TSLA Stock: Credit Suisse Delivers Reality Check to Tesla Motors Inc Bears

Tesla StockAnalyst Thinks Tesla Stock Could Soar 114%

Tesla Motors Inc (NASDAQ:TSLA) is once again having a rough day, as the stock continues its downward journey on the back of more analyst downgrades. But one analyst thinks TSLA stock is worth 114% more than its current value.

Credit Suisse analyst Dan Galves is bullish on Tesla Motors ahead of the company’s fourth-quarter earnings release on Wednesday. Galves is reiterating his “Buy” rating, setting a $325.00 price target, which is more than double its current trading price.

“We remain bullish on TSLA, with high conviction on a 12-month view and also constructive in front of Wednesday’s print,” says Galves. (Source: “Buy Tesla (TSLA) Ahead of Forthcoming Model X Ramp – Credit Suisse,” Street Insider, February 8, 2016.)
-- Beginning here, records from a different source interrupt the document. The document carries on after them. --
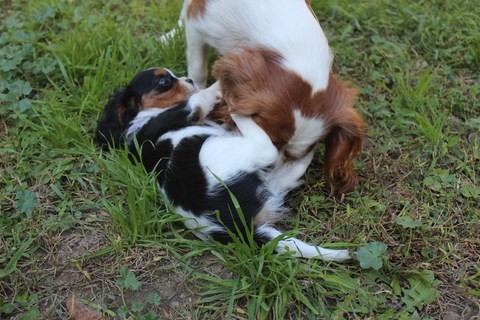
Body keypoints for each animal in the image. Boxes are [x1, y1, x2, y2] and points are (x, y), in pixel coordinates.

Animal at [95, 67, 352, 262]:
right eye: (163, 80)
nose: (189, 79)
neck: (148, 115)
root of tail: (235, 227)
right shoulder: (169, 119)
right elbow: (195, 100)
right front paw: (218, 86)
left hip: (267, 181)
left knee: (291, 169)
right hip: (218, 154)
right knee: (268, 149)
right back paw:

The analyst recognizes the shortfall in “Model X” deliveries below market’s expectations but points to a positive signal. He says deliveries for the new model have continued through January and February, which means the company no longer faces any significant production-related issues.


Galves acknowledges the quality issues faced by the company in the early production stage of the Model X, but confirms that the issues seem to have been resolved now.
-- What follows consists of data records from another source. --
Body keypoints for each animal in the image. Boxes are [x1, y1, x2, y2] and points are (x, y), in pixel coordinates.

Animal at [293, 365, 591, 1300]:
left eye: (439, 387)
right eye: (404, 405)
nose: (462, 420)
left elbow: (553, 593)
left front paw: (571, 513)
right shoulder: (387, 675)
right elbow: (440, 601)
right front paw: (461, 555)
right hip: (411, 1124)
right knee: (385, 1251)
As Galves informs, “According to the management, the production process is quite dialed-in right now, there are no critical unresolved design issues, and once re-designed parts are available, the ramp should progress quickly. Meanwhile, Model S production continues to run at very high levels.” (Source: Ibid.)
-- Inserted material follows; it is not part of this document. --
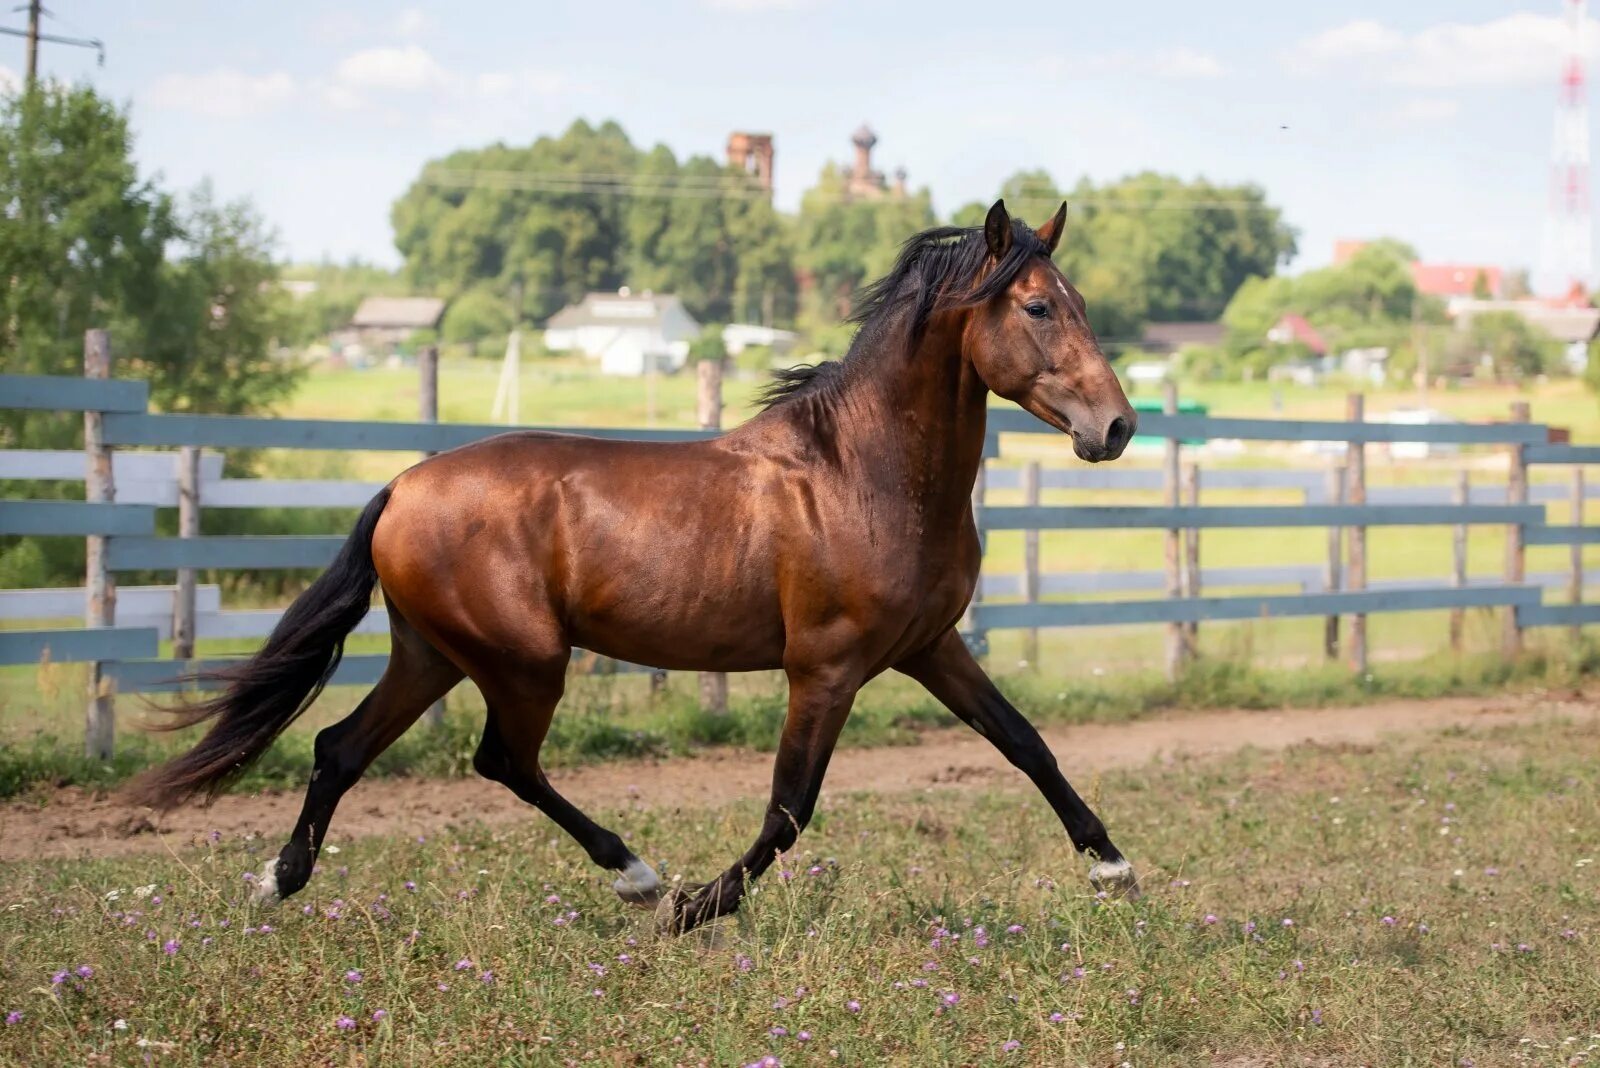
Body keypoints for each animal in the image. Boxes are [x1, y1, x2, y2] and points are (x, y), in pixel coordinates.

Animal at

Galves strongly believes the market has oversold Tesla stock on the back of some bad news. Overlooking the negative sentiments surrounding TSLA stock, the analyst reaffirms, “There are understandable reasons why TSLA has sold off recently—risk-off/global macro concerns, negative sentiment on auto stocks, and declining oil prices. But we see the concern on Model X production ramp/volumes, the subject of several recent bearish notes, as overdone at this point.”

Credit Suisse is sticking with the positive outlook for TSLA stock in 2016, while trimming down estimates for 2017.